Çay geldi. Çay sıcaktı. Ahmet çayı eline aldı. Tam içecekken konunun hararetine kendini kaptırıp çayı içmekten vazgeçti.
Ardından konu Afrika'daki çocukların açlığına geldi. Konuşmasının arasında arkadaşlarına bir soru yöneltti. O sırada çayını tekrar eline aldı. Tam içecekken arkadaşlarının kısa cevabına maruz kalan Ahmet tekrardan çayı içmekten vazgeçti ve konuşmaya devam etti.
Konu bu sefer sigara kutusunun üzerindeki logo tasarımına geldi. Ahmet yanındaki arkadaşının bu logodan daha iyi bir logo tasarlayabileceğini iddia ediyordu. Arkadaşına bu konudaki düşüncelerini sordu ve bu sırada çay bardağını tekrar kavradı. Arkadaşı konuya olan ilgisizliğinden dolayı sadece mimikleri ile cevap verdi Ahmet'e. Arkadaşının cevabından tatmin olmayan Ahmet konu hakkındaki görüşlerini çeşitli şekillerde örneklendirerek ifade etmeye devam etti. Bu sırada çayı yine bıraktı. Hatta bu sefer çayı ebedi dostu olan çay altlığından da ayırdı ve ayrı bir yere bıraktı.
Çay ılıktı.
Konu bu sefer ekonomiye ve hisse senetlerine geldi, ki kimsenin hiçbir fikri yoktu bunun nasıl olduğuna dair. Ahmet THY'nin hisselerinin bir şekilde yükselmesinden bahsediyordu. Arkadaşları konudan tamamen kopmuştu. İlgisiz gözükmemek için telefonlarını da eline alamıyorlardı. Sadece Ahmet ile göz teması kurmaya devam ediyorlardı. Ahmet tekrardan çayı içmeye davrandı. Bu sırada arkadaşı Ahmet'e daha fazla ilgisiz gözükmemek için konu ile ilgili bildiği bir şeyi rastgele ortaya attı. Ahmet tam çayı içecekken, arkadaşını yine çaya tercih ederek, cevap verdi.
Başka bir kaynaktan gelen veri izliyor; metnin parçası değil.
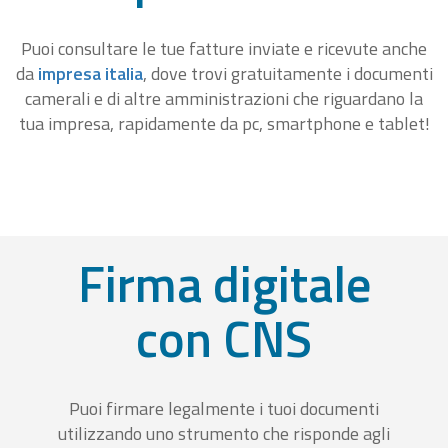
Puoi consultare le tue fatture inviate e ricevute anche
da
impresa italia
, dove trovi gratuitamente i documenti
camerali e di altre amministrazioni che riguardano la
tua impresa, rapidamente da pc, smartphone e tablet!
Firma digitale
con CNS
Puoi firmare legalmente i tuoi documenti
utilizzando uno strumento che risponde agli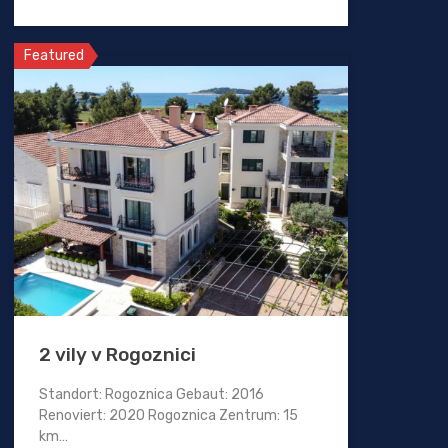
Featured
2 vily v Rogoznici
Standort: Rogoznica Gebaut: 2016
Renoviert: 2020 Rogoznica Zentrum: 15
km…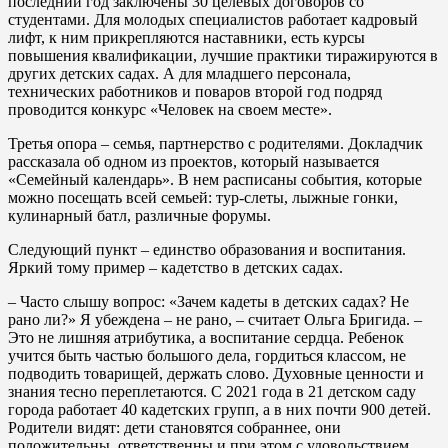
последний год заключены 30 целевых договоров со
студентами. Для молодых специалистов работает кадровый
лифт, к ним прикрепляются наставники, есть курсы
повышения квалификации, лучшие практики тиражируются в
других детских садах. А для младшего персонала,
технических работников и поваров второй год подряд
проводится конкурс «Человек на своем месте».
Третья опора – семья, партнерство с родителями. Докладчик
рассказала об одном из проектов, который называется
«Семейный календарь». В нем расписаны события, которые
можно посещать всей семьей: тур-слеты, лыжные гонки,
кулинарный батл, различные форумы.
Следующий пункт – единство образования и воспитания.
Яркий тому пример – кадетство в детских садах.
– Часто слышу вопрос: «Зачем кадеты в детских садах? Не
рано ли?» Я убеждена – не рано, – считает Ольга Бригида. –
Это не лишняя атрибутика, а воспитание сердца. Ребенок
учится быть частью большого дела, гордиться классом, не
подводить товарищей, держать слово. Духовные ценности и
знания тесно переплетаются. С 2021 года в 21 детском саду
города работает 40 кадетских групп, а в них почти 900 детей.
Родители видят: дети становятся собраннее, они
положительны, ответственны и при этом с удовольствием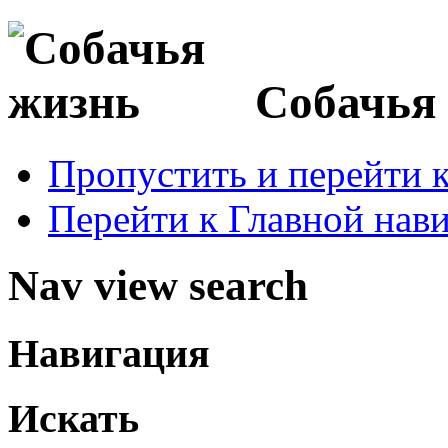
Собачья
Пропустить и перейти 
Перейти к Главной нав
Nav view search
Навигация
Искать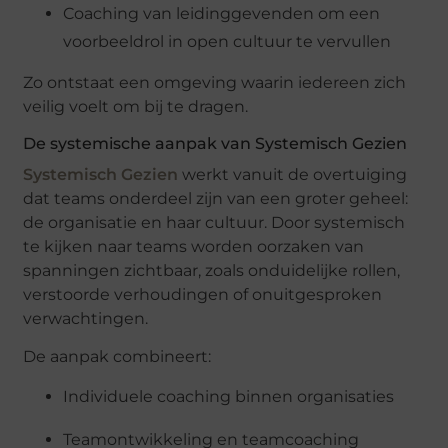
Coaching van leidinggevenden om een
voorbeeldrol in open cultuur te vervullen
Zo ontstaat een omgeving waarin iedereen zich
veilig voelt om bij te dragen.
De systemische aanpak van Systemisch Gezien
Systemisch Gezien
werkt vanuit de overtuiging
dat teams onderdeel zijn van een groter geheel:
de organisatie en haar cultuur. Door systemisch
te kijken naar teams worden oorzaken van
spanningen zichtbaar, zoals onduidelijke rollen,
verstoorde verhoudingen of onuitgesproken
verwachtingen.
De aanpak combineert:
Individuele coaching binnen organisaties
Teamontwikkeling en teamcoaching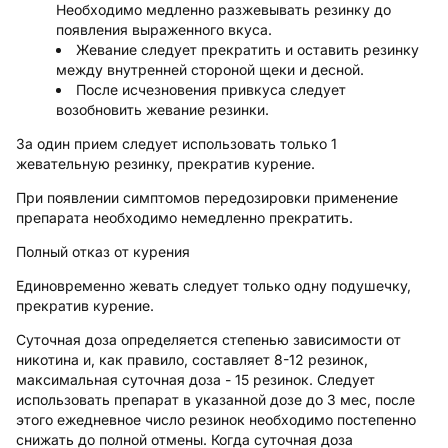
Необходимо медленно разжевывать резинку до
появления выраженного вкуса.
Жевание следует прекратить и оставить резинку
между внутренней стороной щеки и десной.
После исчезновения привкуса следует
возобновить жевание резинки.
За один прием следует использовать только 1
жевательную резинку, прекратив курение.
При появлении симптомов передозировки применение
препарата необходимо немедленно прекратить.
Полный отказ от курения
Единовременно жевать следует только одну подушечку,
прекратив курение.
Суточная доза определяется степенью зависимости от
никотина и, как правило, составляет 8-12 резинок,
максимальная суточная доза - 15 резинок. Следует
использовать препарат в указанной дозе до 3 мес, после
этого ежедневное число резинок необходимо постепенно
снижать до полной отмены. Когда суточная доза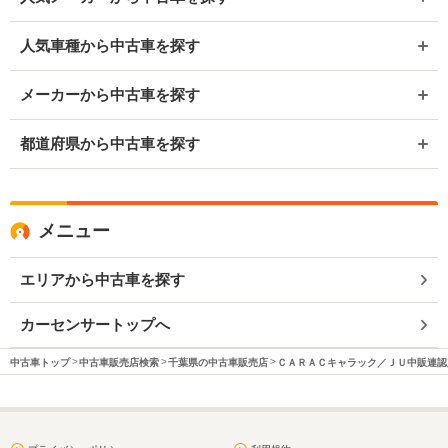
人気車種から中古車を探す
メーカーから中古車を探す
都道府県から中古車を探す
メニュー
エリアから中古車を探す
カーセンサートップへ
中古車トップ
中古車販売店検索
千葉県の中古車販売店
ＣＡＲＡＣキャラック／ＪＵ中販連認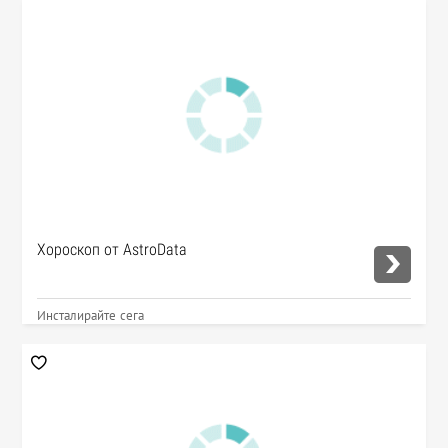
Хороскоп от AstroData
Инсталирайте сега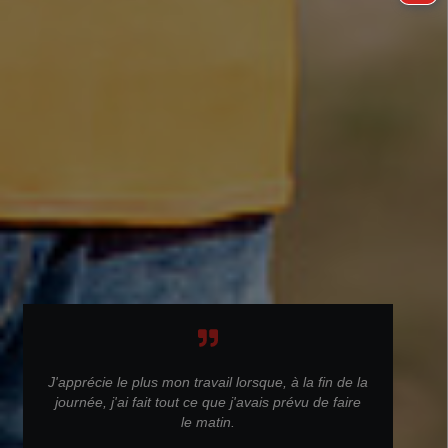
J'apprécie le plus mon travail lorsque, à la fin de la
journée, j'ai fait tout ce que j'avais prévu de faire
le matin.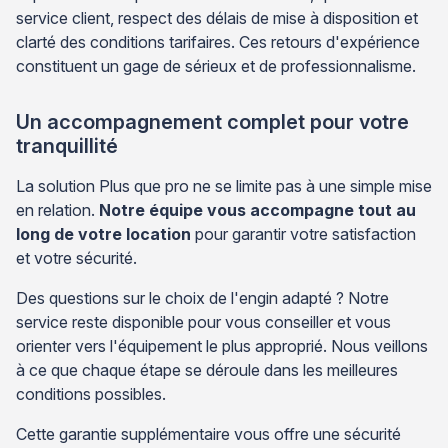
service client, respect des délais de mise à disposition et
clarté des conditions tarifaires. Ces retours d'expérience
constituent un gage de sérieux et de professionnalisme.
Un accompagnement complet pour votre
tranquillité
La solution Plus que pro ne se limite pas à une simple mise
en relation.
Notre équipe vous accompagne tout au
long de votre location
pour garantir votre satisfaction
et votre sécurité.
Des questions sur le choix de l'engin adapté ? Notre
service reste disponible pour vous conseiller et vous
orienter vers l'équipement le plus approprié. Nous veillons
à ce que chaque étape se déroule dans les meilleures
conditions possibles.
Cette garantie supplémentaire vous offre une sécurité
Çayı tekrardan bıraktı.
Çay soğudu...
Ahmet ve arkadaşları, ama daha çok Ahmet, çeşitli ve birbirinden alakasız, ya da çok az alakalı, konuları konuşmaya devam etti.
Bu sırada çay buz kesildi. Çayın varlığı iyice önemsiz hale geldi. Ahmet ve arkadaşlarının konuştukları konular bir kenara, bu çayın suçu neydi? Bu çayın suyu o kadar kaynadı, demlendi, bardağa kondu, bardak çay altlığının üstüne kondu, garson onu kavradı ve sana getirdi. O çay senin için var oldu Ahmet. O çay sadece senindi. Konuştuğun şeylerin aksine o çay sadece sana adanmıştı ama sen o çayı görmezden geldin Ahmet. Konuştuğun konular belki de hiçbir zaman düzelmeyecekti, belki de konuştuğun şeylerin hiçbir önemi yoktu, fakat her ne olursa olsun, sen o çaya ayıp ettin Ahmet.